Monday, July 18, 2011

'expensive old analog' = 'cheap new digital'

Our July 14th class examined what analog is; as opposed to digital. Simply the title of this class made me think about how this topic relates to the music that I've been making. When I went over to my friend/producer's recording studio later after class (in his basement,) I was definitely able to apply what we had just learned. I glanced over at one of my producer's three monitors. There was a copy of 'Logic,' a very popular program that artists use to compile and edit music. There were the tracks (this particular song had over 50 of them). Obviously, the whole 'world' that this recording studio was revolved around the laws and entities of the 'digital universe'.
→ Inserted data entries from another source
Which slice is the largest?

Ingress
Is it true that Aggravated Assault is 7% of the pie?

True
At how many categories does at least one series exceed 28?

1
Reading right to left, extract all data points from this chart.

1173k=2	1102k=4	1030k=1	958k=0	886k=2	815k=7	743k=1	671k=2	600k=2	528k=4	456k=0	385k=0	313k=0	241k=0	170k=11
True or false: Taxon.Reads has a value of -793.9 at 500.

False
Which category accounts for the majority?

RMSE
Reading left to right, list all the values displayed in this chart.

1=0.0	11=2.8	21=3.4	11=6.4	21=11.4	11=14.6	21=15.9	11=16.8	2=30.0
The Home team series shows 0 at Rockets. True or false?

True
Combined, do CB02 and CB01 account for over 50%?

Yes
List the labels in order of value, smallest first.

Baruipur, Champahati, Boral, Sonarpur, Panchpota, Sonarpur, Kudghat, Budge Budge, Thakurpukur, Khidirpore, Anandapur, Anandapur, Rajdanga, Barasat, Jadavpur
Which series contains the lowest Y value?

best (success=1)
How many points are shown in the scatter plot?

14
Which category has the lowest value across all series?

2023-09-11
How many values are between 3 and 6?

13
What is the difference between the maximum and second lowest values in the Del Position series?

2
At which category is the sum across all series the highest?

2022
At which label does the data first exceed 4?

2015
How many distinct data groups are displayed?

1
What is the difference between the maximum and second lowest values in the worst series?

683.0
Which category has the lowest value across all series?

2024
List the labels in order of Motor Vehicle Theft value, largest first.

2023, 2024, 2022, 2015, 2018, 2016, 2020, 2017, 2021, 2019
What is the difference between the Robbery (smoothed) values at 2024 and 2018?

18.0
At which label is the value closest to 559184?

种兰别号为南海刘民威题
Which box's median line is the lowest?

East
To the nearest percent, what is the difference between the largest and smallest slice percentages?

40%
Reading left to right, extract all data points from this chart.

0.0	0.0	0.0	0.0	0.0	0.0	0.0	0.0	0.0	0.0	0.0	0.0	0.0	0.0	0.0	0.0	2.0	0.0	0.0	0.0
What really got me thinking were the dozens of plug-ins that my producer was messing with. I had seem many of them before, but I had never thought twice about them. They had very colorful interfaces...that was about it. After 15 minutes of discussion about them with my producer, I guess you could call me informed. These plugins (each of which costs from $500.00-$5000.00) were actually just a digital inscription; but of what? Virtually all of these plugins (with the cool colorful interfaces) were a transformation if you will; a conversion from the old to the new. Instead of rebuilding each of the original, analog machines (the oldest from 1960, the newest- 2002) to create and maintain the best possible sounds in my producer's basement, which would cost millions upon millions of dollars, he just buys a copy of the software. The software loads up and appears in the computer's GUI as an additional window that is linked to the 'Logic' 'mother-software'.
A few hundred megabytes, which are incredibly microscopic (relative to our digital world in 2011,) suddenly become a sound replacement ( pun-intended :D ) for massive, extremely expensive machines.